Dr Harpreet Kohli, the board's director of public health and health policy, said there was "insufficient evidence" that homeopathic remedies improved the health of patients.

The decision follows a four-year review which looked at evidence from patients, GPs and health professionals.

NHS Highland and NHS Lothian have already withdrawn funding for referrals.

A spokesman for NHS Greater Glasgow and Clyde said it was "reliant on the ongoing commitment" from other health boards, raising fears about the future of the service.

Dr Kohli said the decision to stop referring patients to the centre was taken due to a lack of evidence for the clinical effectiveness of the services.

He said: "I accept that there will always be views from some patients expressing benefit from the service and I also recognise that the majority of those who responded to our consultation expressed a preference for continuing to use the CIC.

"However, there has been extensive investigation of the effectiveness of homoeopathy and there is no good-quality evidence that it is effective as a treatment for any health condition.

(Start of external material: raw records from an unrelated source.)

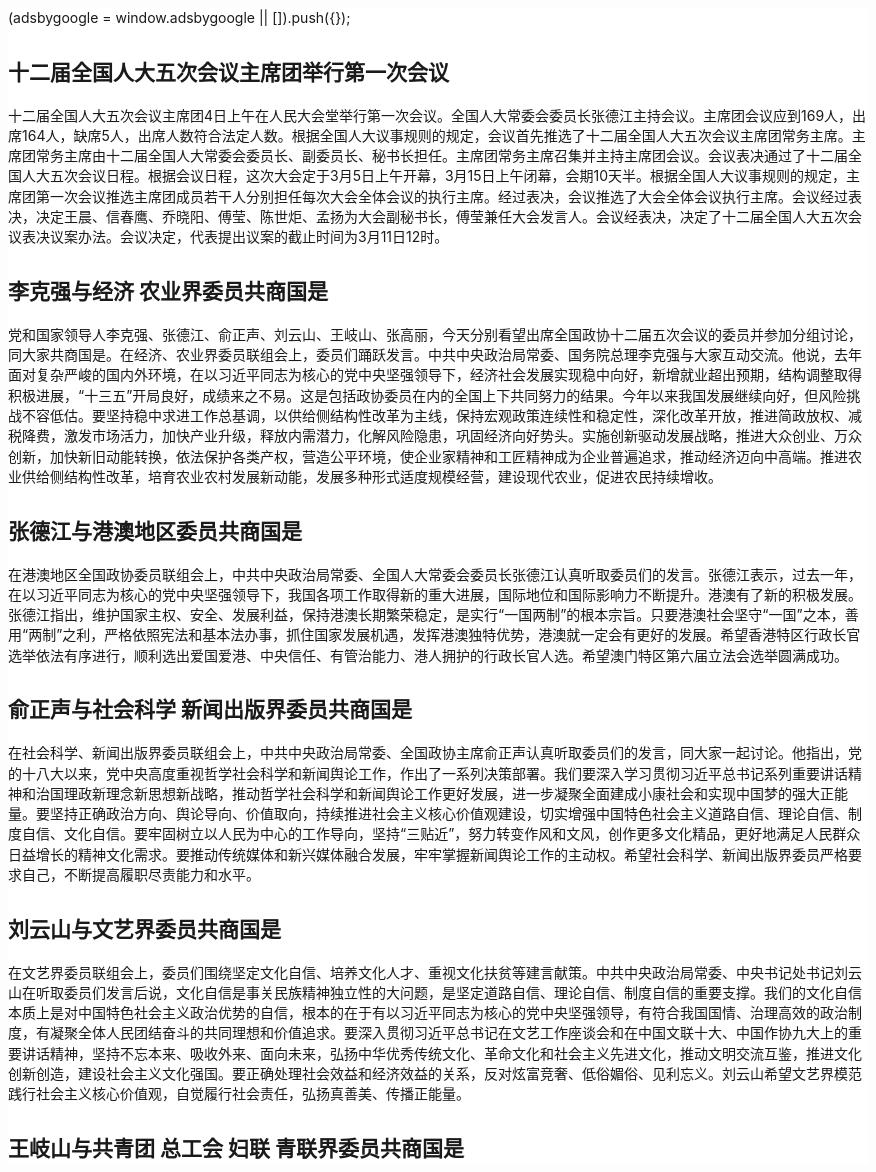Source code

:



 (adsbygoogle = window.adsbygoogle || []).push({});

 
## 十二届全国人大五次会议主席团举行第一次会议


十二届全国人大五次会议主席团4日上午在人民大会堂举行第一次会议。全国人大常委会委员长张德江主持会议。主席团会议应到169人，出席164人，缺席5人，出席人数符合法定人数。根据全国人大议事规则的规定，会议首先推选了十二届全国人大五次会议主席团常务主席。主席团常务主席由十二届全国人大常委会委员长、副委员长、秘书长担任。主席团常务主席召集并主持主席团会议。会议表决通过了十二届全国人大五次会议日程。根据会议日程，这次大会定于3月5日上午开幕，3月15日上午闭幕，会期10天半。根据全国人大议事规则的规定，主席团第一次会议推选主席团成员若干人分别担任每次大会全体会议的执行主席。经过表决，会议推选了大会全体会议执行主席。会议经过表决，决定王晨、信春鹰、乔晓阳、傅莹、陈世炬、孟扬为大会副秘书长，傅莹兼任大会发言人。会议经表决，决定了十二届全国人大五次会议表决议案办法。会议决定，代表提出议案的截止时间为3月11日12时。


## 李克强与经济 农业界委员共商国是


党和国家领导人李克强、张德江、俞正声、刘云山、王岐山、张高丽，今天分别看望出席全国政协十二届五次会议的委员并参加分组讨论，同大家共商国是。在经济、农业界委员联组会上，委员们踊跃发言。中共中央政治局常委、国务院总理李克强与大家互动交流。他说，去年面对复杂严峻的国内外环境，在以习近平同志为核心的党中央坚强领导下，经济社会发展实现稳中向好，新增就业超出预期，结构调整取得积极进展，“十三五”开局良好，成绩来之不易。这是包括政协委员在内的全国上下共同努力的结果。今年以来我国发展继续向好，但风险挑战不容低估。要坚持稳中求进工作总基调，以供给侧结构性改革为主线，保持宏观政策连续性和稳定性，深化改革开放，推进简政放权、减税降费，激发市场活力，加快产业升级，释放内需潜力，化解风险隐患，巩固经济向好势头。实施创新驱动发展战略，推进大众创业、万众创新，加快新旧动能转换，依法保护各类产权，营造公平环境，使企业家精神和工匠精神成为企业普遍追求，推动经济迈向中高端。推进农业供给侧结构性改革，培育农业农村发展新动能，发展多种形式适度规模经营，建设现代农业，促进农民持续增收。


## 张德江与港澳地区委员共商国是


在港澳地区全国政协委员联组会上，中共中央政治局常委、全国人大常委会委员长张德江认真听取委员们的发言。张德江表示，过去一年，在以习近平同志为核心的党中央坚强领导下，我国各项工作取得新的重大进展，国际地位和国际影响力不断提升。港澳有了新的积极发展。张德江指出，维护国家主权、安全、发展利益，保持港澳长期繁荣稳定，是实行“一国两制”的根本宗旨。只要港澳社会坚守“一国”之本，善用“两制”之利，严格依照宪法和基本法办事，抓住国家发展机遇，发挥港澳独特优势，港澳就一定会有更好的发展。希望香港特区行政长官选举依法有序进行，顺利选出爱国爱港、中央信任、有管治能力、港人拥护的行政长官人选。希望澳门特区第六届立法会选举圆满成功。


## 俞正声与社会科学 新闻出版界委员共商国是


在社会科学、新闻出版界委员联组会上，中共中央政治局常委、全国政协主席俞正声认真听取委员们的发言，同大家一起讨论。他指出，党的十八大以来，党中央高度重视哲学社会科学和新闻舆论工作，作出了一系列决策部署。我们要深入学习贯彻习近平总书记系列重要讲话精神和治国理政新理念新思想新战略，推动哲学社会科学和新闻舆论工作更好发展，进一步凝聚全面建成小康社会和实现中国梦的强大正能量。要坚持正确政治方向、舆论导向、价值取向，持续推进社会主义核心价值观建设，切实增强中国特色社会主义道路自信、理论自信、制度自信、文化自信。要牢固树立以人民为中心的工作导向，坚持“三贴近”，努力转变作风和文风，创作更多文化精品，更好地满足人民群众日益增长的精神文化需求。要推动传统媒体和新兴媒体融合发展，牢牢掌握新闻舆论工作的主动权。希望社会科学、新闻出版界委员严格要求自己，不断提高履职尽责能力和水平。


## 刘云山与文艺界委员共商国是


在文艺界委员联组会上，委员们围绕坚定文化自信、培养文化人才、重视文化扶贫等建言献策。中共中央政治局常委、中央书记处书记刘云山在听取委员们发言后说，文化自信是事关民族精神独立性的大问题，是坚定道路自信、理论自信、制度自信的重要支撑。我们的文化自信本质上是对中国特色社会主义政治优势的自信，根本的在于有以习近平同志为核心的党中央坚强领导，有符合我国国情、治理高效的政治制度，有凝聚全体人民团结奋斗的共同理想和价值追求。要深入贯彻习近平总书记在文艺工作座谈会和在中国文联十大、中国作协九大上的重要讲话精神，坚持不忘本来、吸收外来、面向未来，弘扬中华优秀传统文化、革命文化和社会主义先进文化，推动文明交流互鉴，推进文化创新创造，建设社会主义文化强国。要正确处理社会效益和经济效益的关系，反对炫富竞奢、低俗媚俗、见利忘义。刘云山希望文艺界模范践行社会主义核心价值观，自觉履行社会责任，弘扬真善美、传播正能量。


## 王岐山与共青团 总工会 妇联 青联界委员共商国是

"There is also strong, clear and unambiguous evidence which shows that homoeopathy and other services provided by the CIC are lacking in terms of therapeutic benefit."

The Centre for Integrative Care is one of four in the UK funded by the NHS and treats seriously ill patients suffering problems from cancer to motor neurone disease.

Conventional medicine is combined with alternative therapies, such as acupuncture.

NHS Highland became the first Scottish health board to stop new patients being referred to homeopathic services in 2010 and NHS Lothian followed suit in 2013.

It led to fears for the future of the service but at an NHS Greater Glasgow and Clyde board meeting last year, Health Secretary Alex Neil vowed to protect the hospital from closure.

A petition to safeguard the future of the hospital has also been signed by thousands of people from all over the UK.

Around 6,000 responses were submitted to NHS Lanarkshire's consultation on the issue, with eight in 10 of the submissions saying that patients should continue to be referred to the centre.

However, the opinions were split between patients and medics. Around half (50.7 per cent) of health professionals opted for referrals to continue, compared with 96.1 per cent of those replying on behalf of people who use the service.

A total of 57 GPs replied to an online survey, one-third of whom rated the service as of good or great value. Almost half said it was of no or little value while the remainder were neutral.

Patients from NHS Lanarkshire who are already using the centre will continue to do so but people needing referred for the first time from April 1 will be offered pain management, counselling, psychology and acupuncture within the health board area.

A spokesman for NHS Greater Glasgow and Clyde said: "We are reliant on the ongoing commitment from other boards to make use of the inpatient services to maintain their viability."